Die Wahlen haben gezeigt, dass liberale Werte heute einen schweren Stand haben. Der Niedergang der CS, zu deren Rettung der Staat eingreifen musste, hat Zweifel am marktwirtschaftlichen Paradigma geweckt. Für viele Stimmbürgerinnen und Stimmbürger steht Eigenverantwortung in Zeiten grosser Unsicherheit nicht im Vordergrund. In unsicheren Zeiten – und seien diese in der Schweiz teilweise auch nur gefühlt – ist Sicherheit gefragt. Parteien, die den Schweizerinnen und Schweizern etwas abverlangen (Leistung wie die FDP oder Verzicht wie die Grünen und teilweise die GLP), sind weniger gefragt. Gewonnen haben diejenigen Parteien, die Sicherheit versprechen (vor «Masseneinwanderung») wie die SVP oder vor sozialen Risiken (SP) und vor Veränderungen generell wie teilweise die Mitte.
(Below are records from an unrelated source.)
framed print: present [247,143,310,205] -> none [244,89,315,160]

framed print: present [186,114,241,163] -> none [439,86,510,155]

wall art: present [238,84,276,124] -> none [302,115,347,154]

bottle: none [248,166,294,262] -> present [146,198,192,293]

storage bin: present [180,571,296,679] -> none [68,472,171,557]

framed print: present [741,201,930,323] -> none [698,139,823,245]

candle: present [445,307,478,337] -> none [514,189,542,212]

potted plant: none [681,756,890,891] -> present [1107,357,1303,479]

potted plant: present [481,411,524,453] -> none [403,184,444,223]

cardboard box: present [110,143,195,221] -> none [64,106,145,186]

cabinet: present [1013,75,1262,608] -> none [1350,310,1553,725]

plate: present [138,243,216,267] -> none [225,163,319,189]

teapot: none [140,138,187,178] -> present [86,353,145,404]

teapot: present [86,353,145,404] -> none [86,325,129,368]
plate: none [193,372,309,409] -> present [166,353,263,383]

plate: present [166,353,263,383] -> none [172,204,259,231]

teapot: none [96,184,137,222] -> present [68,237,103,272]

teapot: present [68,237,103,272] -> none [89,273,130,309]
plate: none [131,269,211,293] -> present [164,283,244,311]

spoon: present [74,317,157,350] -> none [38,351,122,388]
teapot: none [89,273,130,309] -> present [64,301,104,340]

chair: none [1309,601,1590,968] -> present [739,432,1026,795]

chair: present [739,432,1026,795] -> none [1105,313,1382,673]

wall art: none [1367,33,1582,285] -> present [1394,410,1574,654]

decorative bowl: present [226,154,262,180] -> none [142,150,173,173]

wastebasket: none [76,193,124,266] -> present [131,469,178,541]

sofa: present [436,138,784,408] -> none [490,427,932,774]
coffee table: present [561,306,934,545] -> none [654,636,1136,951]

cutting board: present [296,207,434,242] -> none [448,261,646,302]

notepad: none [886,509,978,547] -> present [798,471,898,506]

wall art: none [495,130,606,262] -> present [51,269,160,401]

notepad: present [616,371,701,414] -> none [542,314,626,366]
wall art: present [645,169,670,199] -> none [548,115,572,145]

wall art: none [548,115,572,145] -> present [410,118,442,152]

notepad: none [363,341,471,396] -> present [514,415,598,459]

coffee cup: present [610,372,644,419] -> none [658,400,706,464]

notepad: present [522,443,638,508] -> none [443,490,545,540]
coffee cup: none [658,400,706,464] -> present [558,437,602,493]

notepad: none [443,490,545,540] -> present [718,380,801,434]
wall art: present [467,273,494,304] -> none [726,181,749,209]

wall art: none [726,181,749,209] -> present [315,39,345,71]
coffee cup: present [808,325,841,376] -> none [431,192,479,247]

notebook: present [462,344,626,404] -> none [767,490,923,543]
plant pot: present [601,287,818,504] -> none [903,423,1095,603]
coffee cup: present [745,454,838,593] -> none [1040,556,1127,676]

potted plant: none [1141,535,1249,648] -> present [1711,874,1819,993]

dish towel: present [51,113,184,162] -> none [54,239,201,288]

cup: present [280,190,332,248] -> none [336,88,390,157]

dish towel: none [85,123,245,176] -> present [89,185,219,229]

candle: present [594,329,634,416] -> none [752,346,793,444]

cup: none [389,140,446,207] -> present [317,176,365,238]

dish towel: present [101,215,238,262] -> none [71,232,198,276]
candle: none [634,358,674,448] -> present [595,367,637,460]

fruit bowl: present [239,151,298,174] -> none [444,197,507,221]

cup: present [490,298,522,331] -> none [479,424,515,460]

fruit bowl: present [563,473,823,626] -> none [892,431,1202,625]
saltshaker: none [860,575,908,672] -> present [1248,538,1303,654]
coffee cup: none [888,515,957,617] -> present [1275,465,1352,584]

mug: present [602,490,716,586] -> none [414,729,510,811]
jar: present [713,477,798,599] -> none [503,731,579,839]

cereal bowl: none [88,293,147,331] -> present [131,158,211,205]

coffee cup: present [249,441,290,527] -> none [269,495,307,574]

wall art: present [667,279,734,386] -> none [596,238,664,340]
Noch unklar ist, ob sich die Polarisierung in der Schweiz fortsetzen wird. Denn auch wenn beide Polparteien – SVP und SP – erneut gestärkt wurden, so ist die Beharrlichkeit der Mitte überraschend. Als eine von sehr wenigen Parteien hat sie sich demonstrativ gegen die Polarisierung positioniert und aktiv vor den negativen Auswirkungen gewarnt. Damit hat sie nicht nur den Abwärtstrend gestoppt, sondern hinsichtlich des Wähleranteils knapp zur FDP aufgeholt. Was ebenso als historischer Moment gewertet werden darf.
Was besonders auffällt in der Nachbetrachtung: Die Polarisierung von Stadt-Land ist so stark wie nie. Das lässt sich etwa mit Daten zeigen (vgl. Politologe Sean Müller)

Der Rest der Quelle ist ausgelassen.